Your instructions: The full text of the records below, minus any pictures, should be given back word for word.

Excerpted records:
_ _ _ _

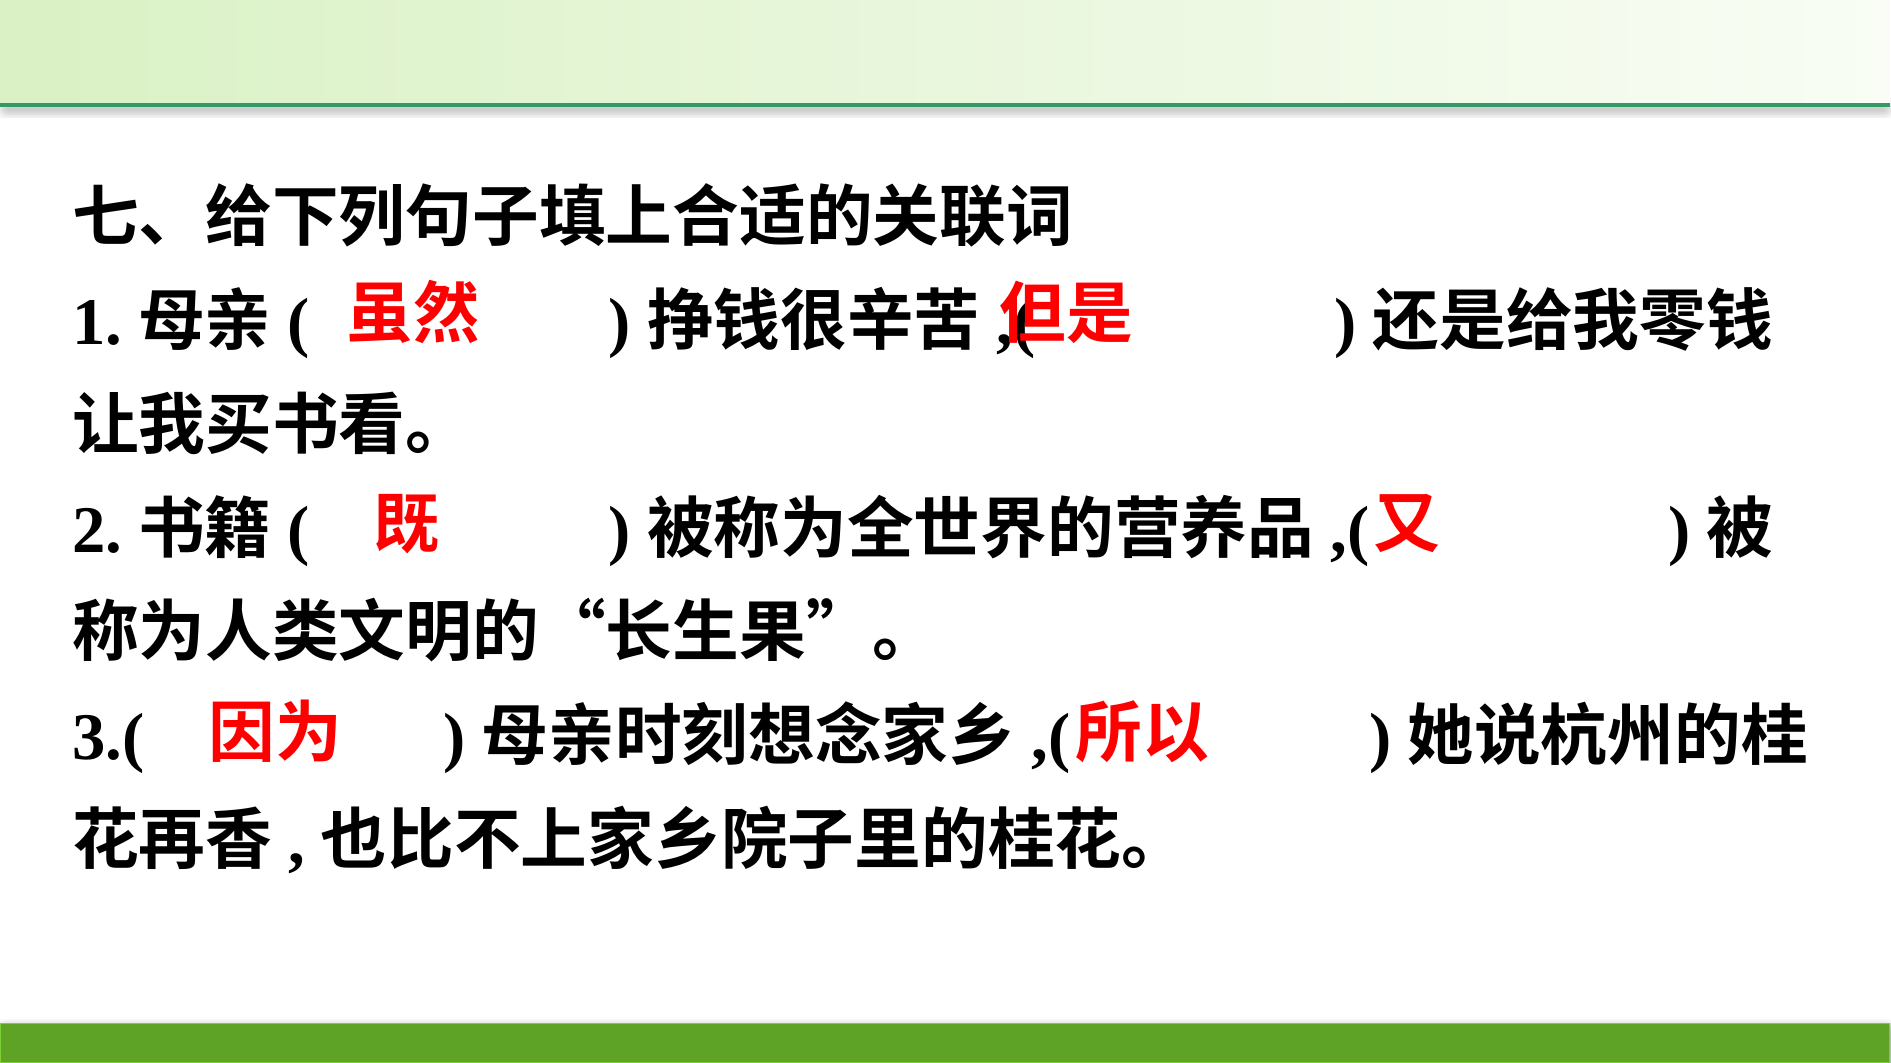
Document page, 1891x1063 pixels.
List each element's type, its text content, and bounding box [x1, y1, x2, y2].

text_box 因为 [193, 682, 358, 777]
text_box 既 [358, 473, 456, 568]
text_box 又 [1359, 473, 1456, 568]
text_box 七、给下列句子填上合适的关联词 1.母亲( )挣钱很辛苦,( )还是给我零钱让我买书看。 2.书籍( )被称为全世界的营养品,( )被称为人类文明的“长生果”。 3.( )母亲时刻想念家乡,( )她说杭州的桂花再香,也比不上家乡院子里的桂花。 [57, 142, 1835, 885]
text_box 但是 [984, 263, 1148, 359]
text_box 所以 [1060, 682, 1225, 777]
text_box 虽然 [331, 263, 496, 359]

_ _ _ _

Answer area:
Document page, 1891x1063 pixels.
List each element's type, its text content, and bounding box [x1, y1, x2, y2].

text_box 因为 [193, 682, 358, 777]
text_box 既 [358, 473, 456, 568]
text_box 又 [1359, 473, 1456, 568]
text_box 七、给下列句子填上合适的关联词 1.母亲( )挣钱很辛苦,( )还是给我零钱让我买书看。 2.书籍( )被称为全世界的营养品,( )被称为人类文明的“长生果”。 3.( )母亲时刻想念家乡,( )她说杭州的桂花再香,也比不上家乡院子里的桂花。 [57, 142, 1835, 885]
text_box 但是 [984, 263, 1148, 359]
text_box 所以 [1060, 682, 1225, 777]
text_box 虽然 [331, 263, 496, 359]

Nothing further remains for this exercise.